As far as raw coding, there are far too many tools and libraries in use to learn even within a full-time job. A modern large application will use several hundred packages (some use thousands). With only a few hours a week, a developer is only going to be able to learn what one or two of those packages do and their API. Looking up the API is not enough. If it can't be determined what the library does then it doesn't matter what the API says. The developer usually has to learn the internals and that takes lots of hours.

Contrary to what most people think, one cannot look up all the practices, idioms, and patterns used in programming. It's like saying a painter can just look up a technique in a book mid-painting. Can a surgeon sit in a surgery with an anatomy book open or a guide on cauterization? A developer has to have a very wide repertoire, not just for one language, but for 3-5 languages that are going to be used in a modern application. If you look up every bit of the thousands of pieces of information, nothing would ever get finished.
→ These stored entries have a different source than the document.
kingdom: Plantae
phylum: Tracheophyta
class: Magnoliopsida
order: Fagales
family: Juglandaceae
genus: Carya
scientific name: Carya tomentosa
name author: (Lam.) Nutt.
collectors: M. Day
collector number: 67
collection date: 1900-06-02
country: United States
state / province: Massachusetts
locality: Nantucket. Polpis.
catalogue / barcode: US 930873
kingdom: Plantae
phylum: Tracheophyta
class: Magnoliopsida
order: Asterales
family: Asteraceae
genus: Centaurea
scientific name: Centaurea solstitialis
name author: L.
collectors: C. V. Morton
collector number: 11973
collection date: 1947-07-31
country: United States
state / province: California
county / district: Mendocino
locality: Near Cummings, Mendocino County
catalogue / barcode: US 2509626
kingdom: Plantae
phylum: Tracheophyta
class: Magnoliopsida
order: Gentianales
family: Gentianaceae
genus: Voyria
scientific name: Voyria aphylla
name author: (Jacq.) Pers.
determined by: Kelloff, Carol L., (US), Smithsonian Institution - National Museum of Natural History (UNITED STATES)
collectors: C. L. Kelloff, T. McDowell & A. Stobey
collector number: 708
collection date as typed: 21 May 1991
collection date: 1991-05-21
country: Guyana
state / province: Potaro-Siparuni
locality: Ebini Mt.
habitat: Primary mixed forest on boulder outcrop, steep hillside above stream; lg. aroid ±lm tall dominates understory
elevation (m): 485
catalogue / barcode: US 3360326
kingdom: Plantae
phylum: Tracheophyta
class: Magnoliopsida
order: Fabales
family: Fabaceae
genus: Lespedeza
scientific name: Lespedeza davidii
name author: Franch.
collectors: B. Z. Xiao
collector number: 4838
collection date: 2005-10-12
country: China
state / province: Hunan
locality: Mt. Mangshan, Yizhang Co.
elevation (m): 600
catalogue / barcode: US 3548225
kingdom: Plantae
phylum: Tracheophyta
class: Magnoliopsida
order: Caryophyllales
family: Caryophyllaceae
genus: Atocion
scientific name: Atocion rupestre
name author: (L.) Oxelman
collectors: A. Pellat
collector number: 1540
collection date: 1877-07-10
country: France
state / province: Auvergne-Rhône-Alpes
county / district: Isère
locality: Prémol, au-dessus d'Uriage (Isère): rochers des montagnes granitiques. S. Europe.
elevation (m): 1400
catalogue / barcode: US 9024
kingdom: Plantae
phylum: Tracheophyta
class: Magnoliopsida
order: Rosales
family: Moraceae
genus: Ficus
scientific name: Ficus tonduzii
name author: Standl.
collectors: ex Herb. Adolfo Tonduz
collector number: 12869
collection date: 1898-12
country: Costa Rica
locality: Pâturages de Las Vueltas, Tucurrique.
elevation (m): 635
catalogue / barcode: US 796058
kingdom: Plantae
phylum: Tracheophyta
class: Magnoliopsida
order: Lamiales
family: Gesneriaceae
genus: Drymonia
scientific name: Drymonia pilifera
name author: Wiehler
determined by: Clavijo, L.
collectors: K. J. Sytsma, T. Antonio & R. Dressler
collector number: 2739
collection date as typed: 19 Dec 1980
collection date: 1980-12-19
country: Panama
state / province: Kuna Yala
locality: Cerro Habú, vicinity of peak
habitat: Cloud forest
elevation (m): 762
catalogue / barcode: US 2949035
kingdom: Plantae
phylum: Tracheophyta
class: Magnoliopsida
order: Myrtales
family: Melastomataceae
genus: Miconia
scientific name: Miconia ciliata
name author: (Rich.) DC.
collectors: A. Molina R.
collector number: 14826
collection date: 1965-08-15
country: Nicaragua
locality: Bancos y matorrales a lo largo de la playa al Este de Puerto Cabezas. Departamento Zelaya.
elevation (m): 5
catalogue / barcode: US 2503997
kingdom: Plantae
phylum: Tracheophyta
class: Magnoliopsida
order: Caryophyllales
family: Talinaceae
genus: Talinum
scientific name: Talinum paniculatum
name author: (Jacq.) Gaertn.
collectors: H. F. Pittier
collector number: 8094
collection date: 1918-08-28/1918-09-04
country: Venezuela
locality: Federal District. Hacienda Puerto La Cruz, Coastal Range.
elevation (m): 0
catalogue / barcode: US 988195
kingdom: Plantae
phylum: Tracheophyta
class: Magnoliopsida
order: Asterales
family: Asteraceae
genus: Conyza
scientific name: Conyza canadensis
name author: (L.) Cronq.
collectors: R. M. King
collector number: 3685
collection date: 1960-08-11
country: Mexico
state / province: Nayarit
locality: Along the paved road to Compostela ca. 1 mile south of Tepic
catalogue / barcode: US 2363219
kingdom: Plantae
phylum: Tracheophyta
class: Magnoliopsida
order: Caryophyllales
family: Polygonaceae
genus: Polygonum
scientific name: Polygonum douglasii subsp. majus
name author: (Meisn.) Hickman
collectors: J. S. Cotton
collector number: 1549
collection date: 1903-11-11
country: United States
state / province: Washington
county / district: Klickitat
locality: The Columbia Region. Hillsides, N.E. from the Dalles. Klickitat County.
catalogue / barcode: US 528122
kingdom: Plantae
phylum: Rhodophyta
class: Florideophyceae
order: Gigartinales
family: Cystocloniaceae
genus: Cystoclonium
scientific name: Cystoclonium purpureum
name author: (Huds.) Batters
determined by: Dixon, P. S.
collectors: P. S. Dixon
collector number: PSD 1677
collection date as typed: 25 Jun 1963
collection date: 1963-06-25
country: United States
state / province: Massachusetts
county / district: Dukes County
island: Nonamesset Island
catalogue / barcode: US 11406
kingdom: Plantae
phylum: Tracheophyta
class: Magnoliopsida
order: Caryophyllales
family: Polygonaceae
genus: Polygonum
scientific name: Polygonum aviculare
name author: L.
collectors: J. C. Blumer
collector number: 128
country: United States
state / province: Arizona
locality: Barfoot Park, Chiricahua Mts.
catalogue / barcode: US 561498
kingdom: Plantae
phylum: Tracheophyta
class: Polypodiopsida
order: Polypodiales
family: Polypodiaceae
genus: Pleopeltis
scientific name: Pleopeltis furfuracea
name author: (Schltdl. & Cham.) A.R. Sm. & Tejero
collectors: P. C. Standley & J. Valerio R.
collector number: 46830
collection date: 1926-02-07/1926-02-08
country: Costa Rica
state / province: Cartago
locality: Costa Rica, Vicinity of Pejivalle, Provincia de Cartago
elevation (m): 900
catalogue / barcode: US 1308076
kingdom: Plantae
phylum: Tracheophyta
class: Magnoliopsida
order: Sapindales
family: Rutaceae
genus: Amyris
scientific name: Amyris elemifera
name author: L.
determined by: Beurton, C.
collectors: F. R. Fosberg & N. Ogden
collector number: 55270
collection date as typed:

People who manage and code a few hours are usually being disingenuous, and I have worked with a couple. They do something very, very simple with one single component and use that as evidence that it's not really that difficult. For instance, make an form and then proclaim that web applications are easy because a form took 30 minutes to set up. The form, however, is microscopic in terms of the total effort needed to run an application or set of applications. They blow off entire requirements areas such as security or performance. Does the form have any security or performance requirements? Who cares, right? They're just part time developers, someone else will finish it. Part time devs are not even going to understand why performance or security are important. Most people that would be in the part time camp have less than two years of experience as a developer and are still in that formative early phase where the only requirement is 'does it work'.

Of course part time devs get to choose where to give up along the way. If the form is too hard maybe they add a few links or something and call it development. A full time developer does not have the luxury of picking and choosing tasks that are easiest. Part time developers simply try to redefine the meaning of 'good developer' to the point that they can reach their own weak standard and gain some developer credit.